Text-based hardware design files:
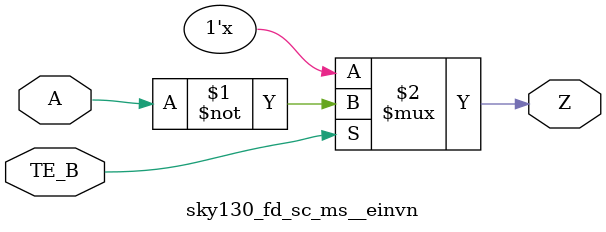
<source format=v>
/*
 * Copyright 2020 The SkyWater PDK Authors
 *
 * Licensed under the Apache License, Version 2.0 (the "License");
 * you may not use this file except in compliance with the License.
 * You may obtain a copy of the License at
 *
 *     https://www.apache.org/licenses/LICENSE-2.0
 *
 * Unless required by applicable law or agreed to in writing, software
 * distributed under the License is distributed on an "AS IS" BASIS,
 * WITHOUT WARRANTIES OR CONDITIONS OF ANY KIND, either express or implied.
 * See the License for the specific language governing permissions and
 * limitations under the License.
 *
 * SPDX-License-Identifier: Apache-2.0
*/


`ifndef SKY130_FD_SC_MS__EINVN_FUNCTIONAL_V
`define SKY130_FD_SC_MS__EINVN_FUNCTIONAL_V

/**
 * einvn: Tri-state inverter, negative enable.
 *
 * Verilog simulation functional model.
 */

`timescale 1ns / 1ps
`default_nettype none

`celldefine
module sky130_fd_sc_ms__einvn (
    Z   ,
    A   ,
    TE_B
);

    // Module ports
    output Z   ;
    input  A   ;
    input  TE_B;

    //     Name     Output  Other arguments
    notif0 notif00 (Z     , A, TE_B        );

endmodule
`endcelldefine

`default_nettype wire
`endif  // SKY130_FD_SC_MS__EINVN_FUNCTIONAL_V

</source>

EXERCISE REQUIREMENTS: Leaving out any images, restate every record word for word.

SOLUTION TO THE EXERCISE:
<source format=v>
/*
 * Copyright 2020 The SkyWater PDK Authors
 *
 * Licensed under the Apache License, Version 2.0 (the "License");
 * you may not use this file except in compliance with the License.
 * You may obtain a copy of the License at
 *
 *     https://www.apache.org/licenses/LICENSE-2.0
 *
 * Unless required by applicable law or agreed to in writing, software
 * distributed under the License is distributed on an "AS IS" BASIS,
 * WITHOUT WARRANTIES OR CONDITIONS OF ANY KIND, either express or implied.
 * See the License for the specific language governing permissions and
 * limitations under the License.
 *
 * SPDX-License-Identifier: Apache-2.0
*/


`ifndef SKY130_FD_SC_MS__EINVN_FUNCTIONAL_V
`define SKY130_FD_SC_MS__EINVN_FUNCTIONAL_V

/**
 * einvn: Tri-state inverter, negative enable.
 *
 * Verilog simulation functional model.
 */

`timescale 1ns / 1ps
`default_nettype none

`celldefine
module sky130_fd_sc_ms__einvn (
    Z   ,
    A   ,
    TE_B
);

    // Module ports
    output Z   ;
    input  A   ;
    input  TE_B;

    //     Name     Output  Other arguments
    notif0 notif00 (Z     , A, TE_B        );

endmodule
`endcelldefine

`default_nettype wire
`endif  // SKY130_FD_SC_MS__EINVN_FUNCTIONAL_V

</source>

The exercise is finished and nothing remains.